::: Stored data :::

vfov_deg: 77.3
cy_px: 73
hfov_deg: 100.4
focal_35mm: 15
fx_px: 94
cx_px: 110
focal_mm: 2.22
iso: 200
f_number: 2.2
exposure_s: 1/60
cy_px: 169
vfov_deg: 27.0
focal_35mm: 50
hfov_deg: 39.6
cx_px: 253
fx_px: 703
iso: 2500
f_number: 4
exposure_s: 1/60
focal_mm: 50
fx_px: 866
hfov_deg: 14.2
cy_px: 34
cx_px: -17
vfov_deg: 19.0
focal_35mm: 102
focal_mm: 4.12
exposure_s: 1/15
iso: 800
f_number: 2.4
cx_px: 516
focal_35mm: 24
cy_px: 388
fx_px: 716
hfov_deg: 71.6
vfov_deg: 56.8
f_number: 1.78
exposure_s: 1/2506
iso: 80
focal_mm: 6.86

:::
::: Stored data :::

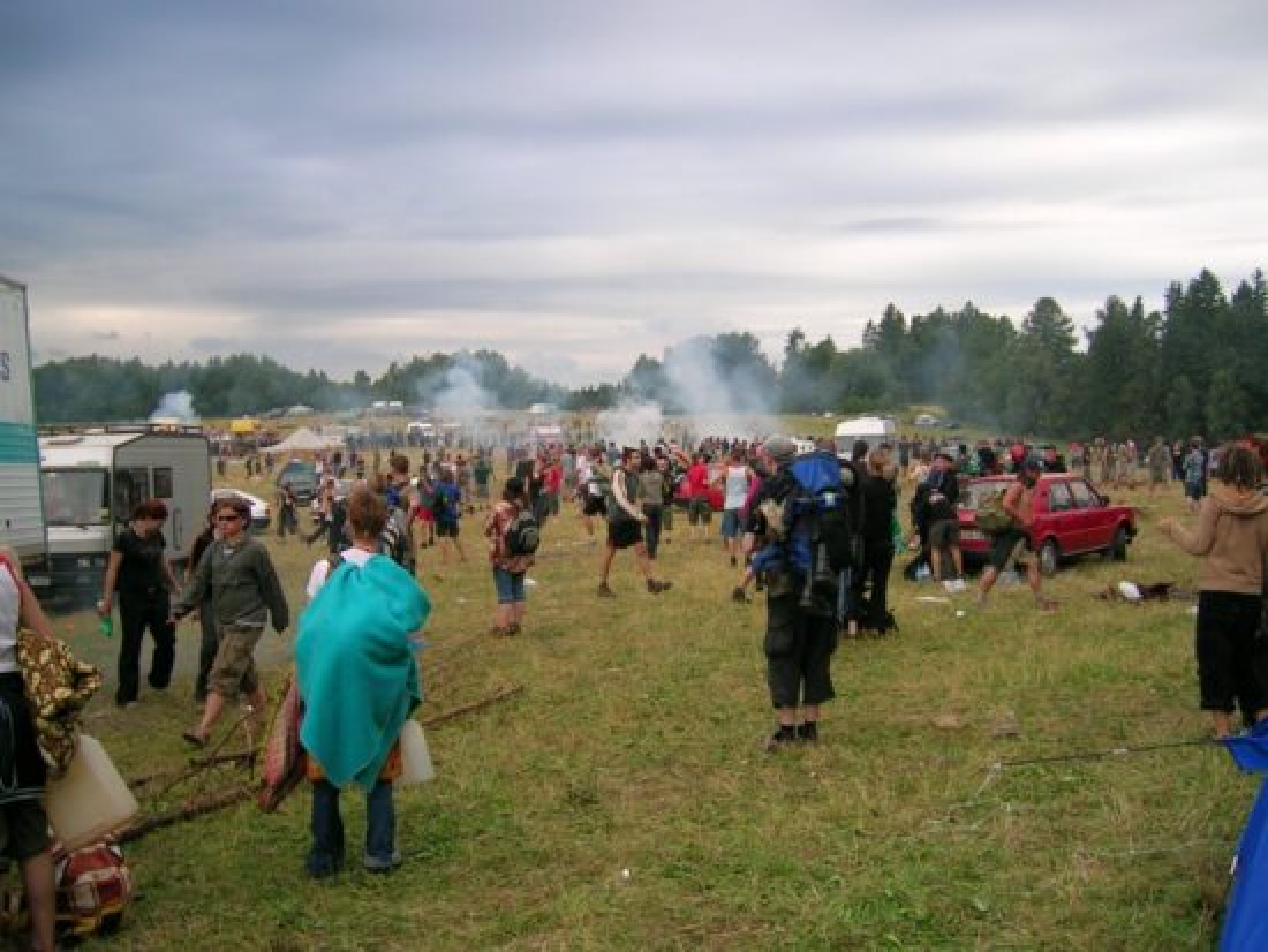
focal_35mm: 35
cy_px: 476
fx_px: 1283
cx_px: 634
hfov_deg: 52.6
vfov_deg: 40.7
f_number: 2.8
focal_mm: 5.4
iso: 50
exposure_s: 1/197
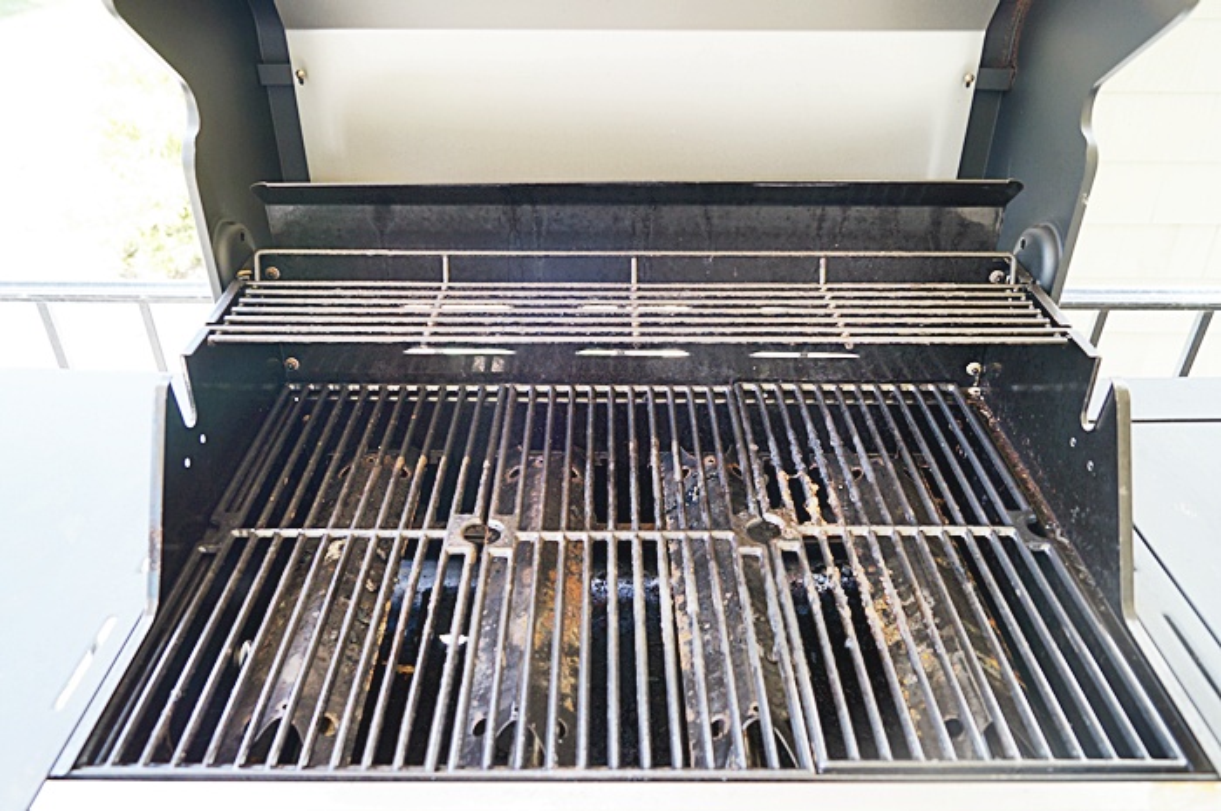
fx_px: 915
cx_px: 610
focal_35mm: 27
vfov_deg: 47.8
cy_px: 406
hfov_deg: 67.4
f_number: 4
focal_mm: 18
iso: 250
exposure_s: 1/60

:::

■ Exercise brief ■
Taking the line with "vfov_deg: 77.3" as the first and the line with "focal_mm: 6.86" as the last, retype that stretch of the data above exactly, with no other lines.

■ Reply to the task ■
vfov_deg: 77.3
cy_px: 73
hfov_deg: 100.4
focal_35mm: 15
fx_px: 94
cx_px: 110
focal_mm: 2.22
iso: 200
f_number: 2.2
exposure_s: 1/60
cy_px: 169
vfov_deg: 27.0
focal_35mm: 50
hfov_deg: 39.6
cx_px: 253
fx_px: 703
iso: 2500
f_number: 4
exposure_s: 1/60
focal_mm: 50
fx_px: 866
hfov_deg: 14.2
cy_px: 34
cx_px: -17
vfov_deg: 19.0
focal_35mm: 102
focal_mm: 4.12
exposure_s: 1/15
iso: 800
f_number: 2.4
cx_px: 516
focal_35mm: 24
cy_px: 388
fx_px: 716
hfov_deg: 71.6
vfov_deg: 56.8
f_number: 1.78
exposure_s: 1/2506
iso: 80
focal_mm: 6.86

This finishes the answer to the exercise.